- The Washington Times - Wednesday, January 1, 2020

North Korean dictator Kim Jong-un on Wednesday threatened “shocking actual action” against the U.S. and also promised that the reclusive country will soon unveil new strategic weapons.

Mr. Kim’s widely anticipated New Year’s Day speech kept open the door to continued denuclearization talks with the Trump administration while turning up the rhetorical heat and returning to his traditional, more aggressive stance. The North Korean leader didn’t specify what the “shocking” action might, but Washington has been on high alert over the past week after Mr. Kim had promised a Christmas “surprise” that was expected to be a long-range ballistic missile test or perhaps even a return to nuclear weapons testing.

Neither of those tests came to pass over the Christmas holiday but Mr. Kim’s address Wednesday suggests they could be on the horizon.

“The world will witness a new strategic weapon to be possessed by [North Korea] in the near future,” Mr. Kim said, according to South Korea’s Yonhap News Agency.

Mr. Kim also delivered direct threats to Washington, saying his country will soon “shift to a shocking actual action to make it pay for the pains sustained by our people so far and for the development so far restrained.”



Adding to tensions, Pyongyang in recent days has made clear it believes it is no longer bound to denuclearization promises it made with the Trump administration. North Korea last tested nuclear weapons in 2017 but then stopped all such tests as Mr. Kim and President Trump began a period of unprecedented diplomacy between the two countries, including three in-person meetings between the two men.

That diplomacy, however, has failed to produce a comprehensive denuclearization deal, and Mr.

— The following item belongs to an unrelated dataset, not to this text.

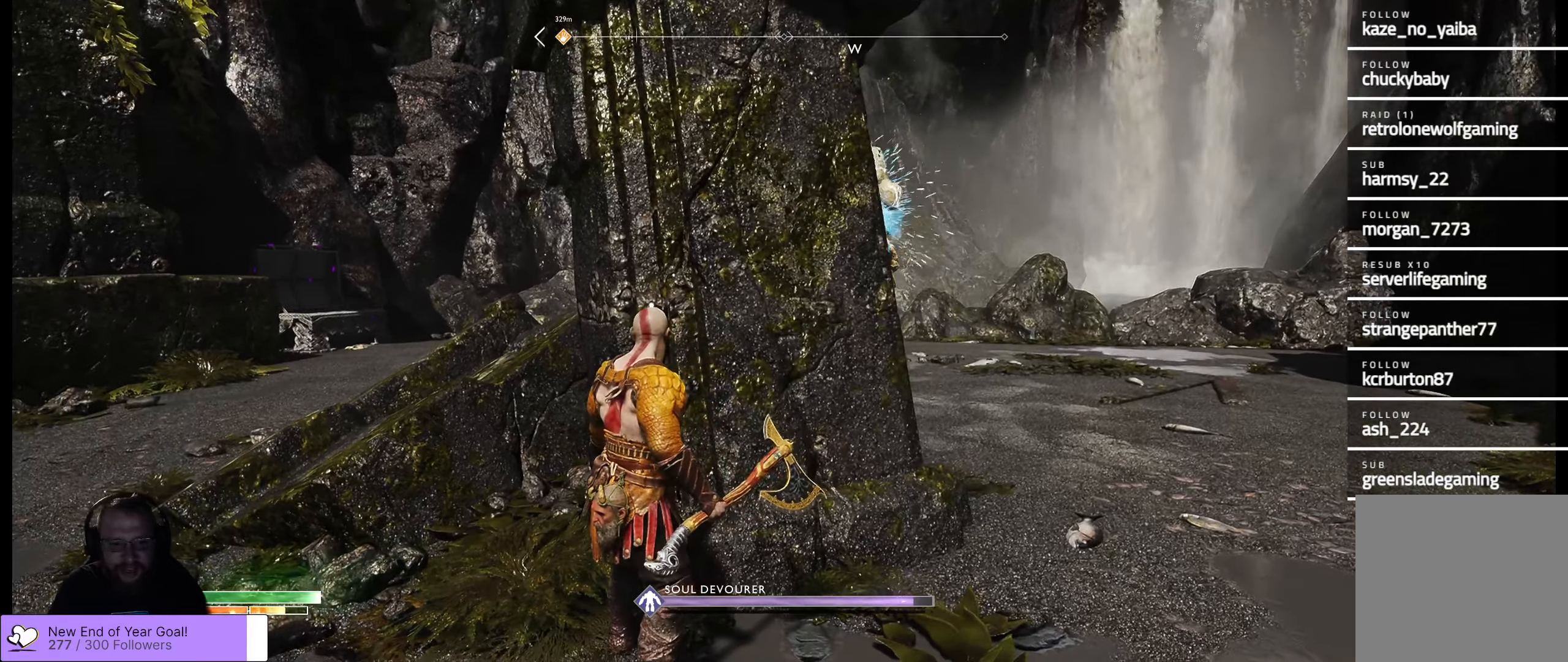
{"buttons": [], "left_stick": "down-left", "right_stick": "center", "events": [[34, "right_stick", "left"], [184, "left_stick", "down"], [234, "left_stick", "down-left"], [234, "right_stick", "center"]]}
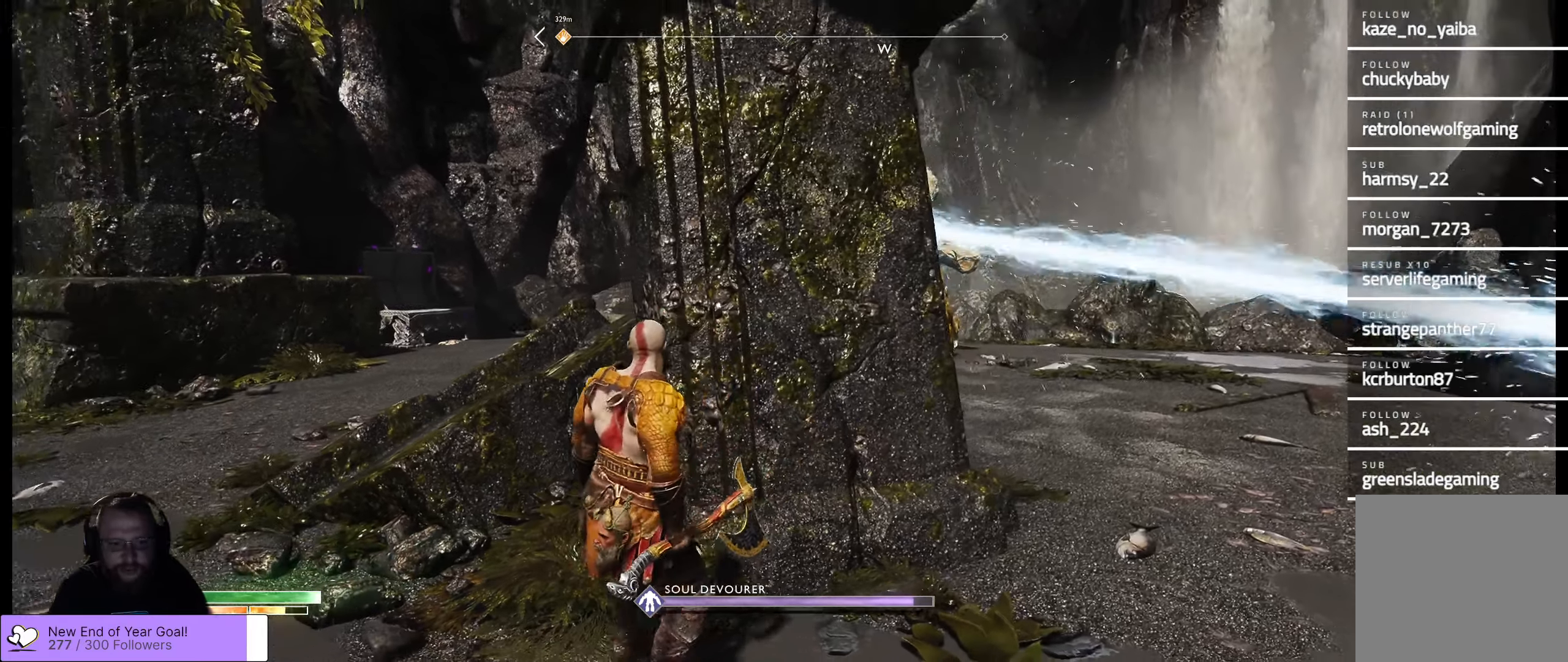
{"buttons": [], "left_stick": "center", "right_stick": "center", "events": [[450, "left_stick", "center"]]}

Kim says the U.S. has violated the spirit of negotiations by continuing some joint military drills with South Korea and by shipping arms to Seoul.

“There is no ground for us to get unilaterally bound to the commitment any longer,” Mr. Kim said in his speech.

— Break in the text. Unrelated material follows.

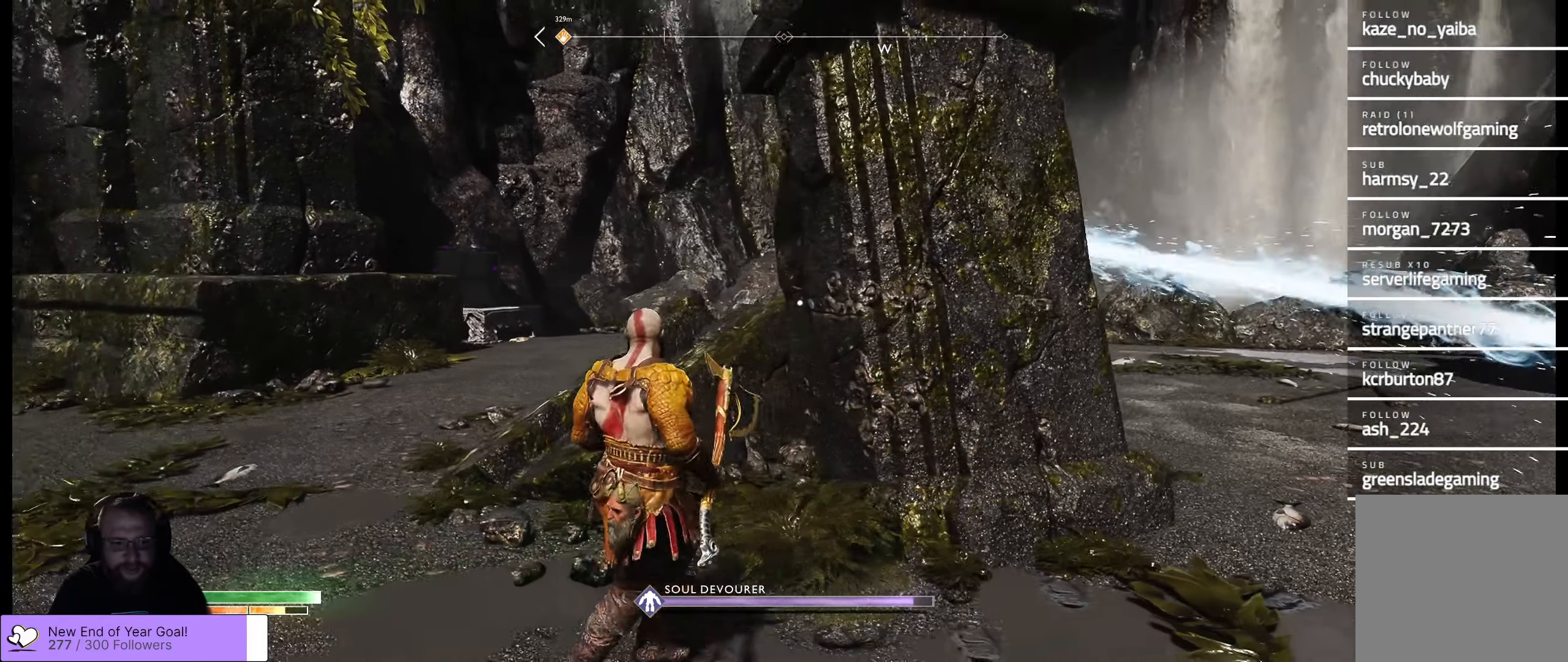
{"buttons": [], "left_stick": "up-left", "right_stick": "center", "events": [[17, "left_stick", "right"], [50, "right_stick", "right"], [167, "left_stick", "center"], [300, "right_stick", "center"], [350, "left_stick", "up-left"]]}
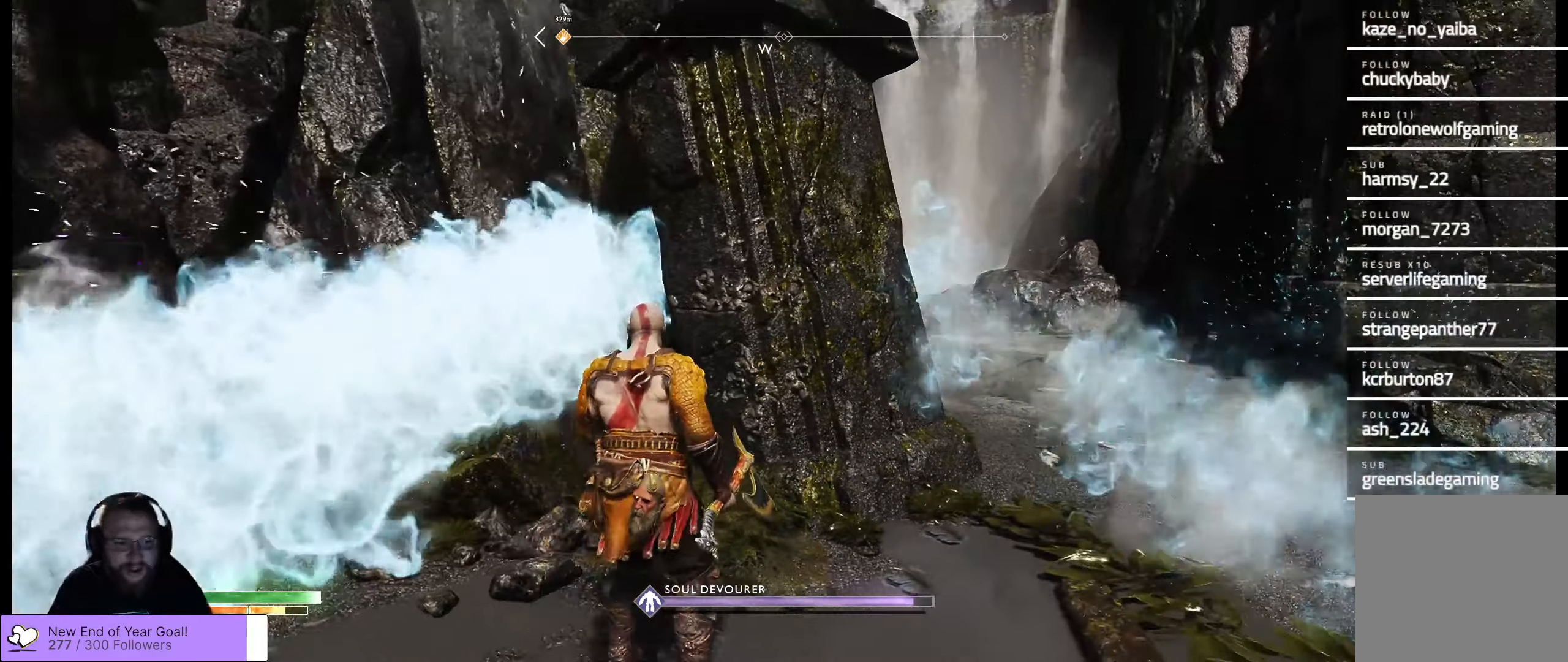
{"buttons": [], "left_stick": "center", "right_stick": "center", "events": [[100, "left_stick", "center"]]}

Still, Mr. Kim steered clear of directly attacking Mr. Trump during his address. In his own comments on New Year’s Eve, Mr. Trump put the pressure back on the North Korean leader and said that any nuclear testing would be a violation of trust and would represent a broken promise.

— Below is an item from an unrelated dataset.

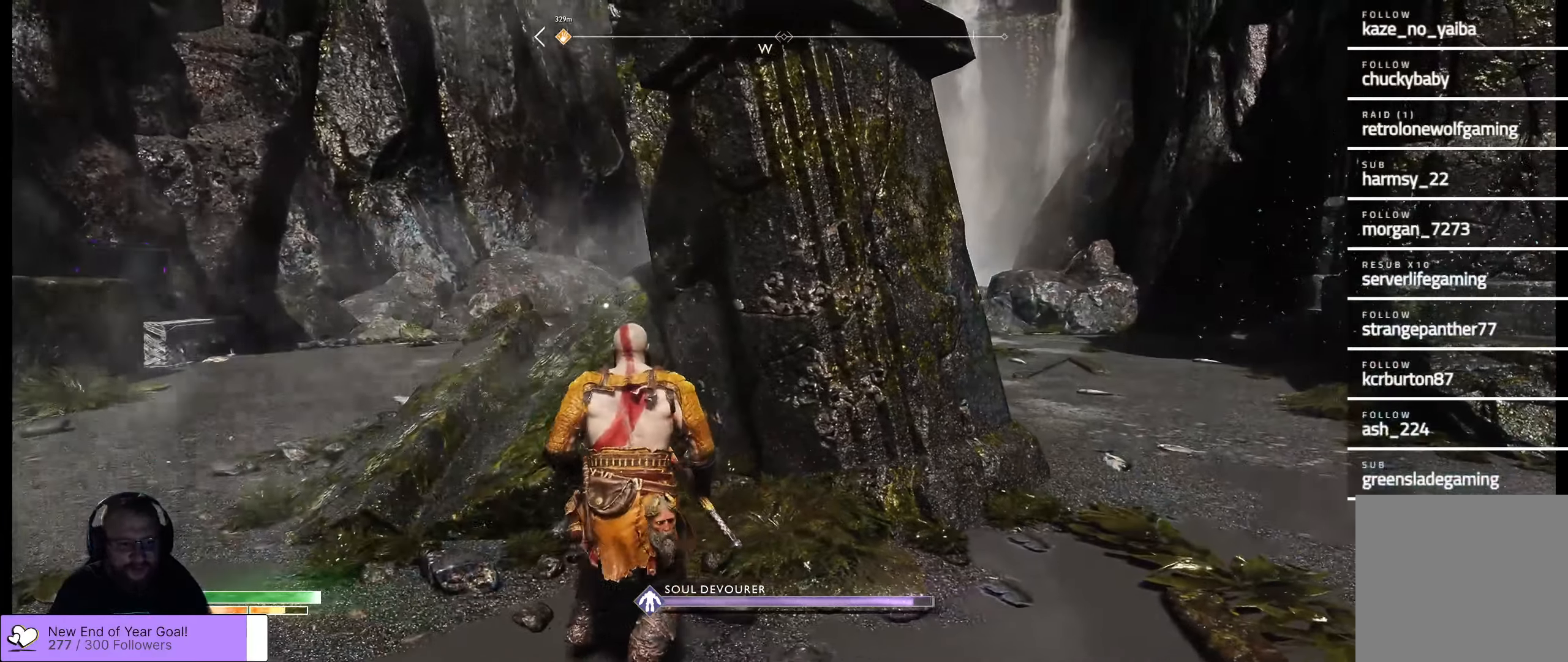
{"buttons": [], "left_stick": "up-left", "right_stick": "center", "events": [[267, "left_stick", "left"], [417, "left_stick", "up-left"]]}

“Look, he likes me; I like him. We get along. He’s representing his country. I’m representing my country. We have to do what we have to do,” the president told reporters while spending New Year’s at Mar-a-Lago.

“But he did sign a contract,” Mr. Trump continued. “He did sign an agreement, talking about denuclearization. And that was signed. Number one sentence: denuclearization. That was done in Singapore. And I think he’s a man of his word. So we’re going to find out, but I think he’s a man of his word.”

North Korea has insisted that the U.S. lift some economic sanctions before it will fully give up its nuclear ambitions. Washington, meanwhile, wants full and permanent denuclearization before any sanctions are removed.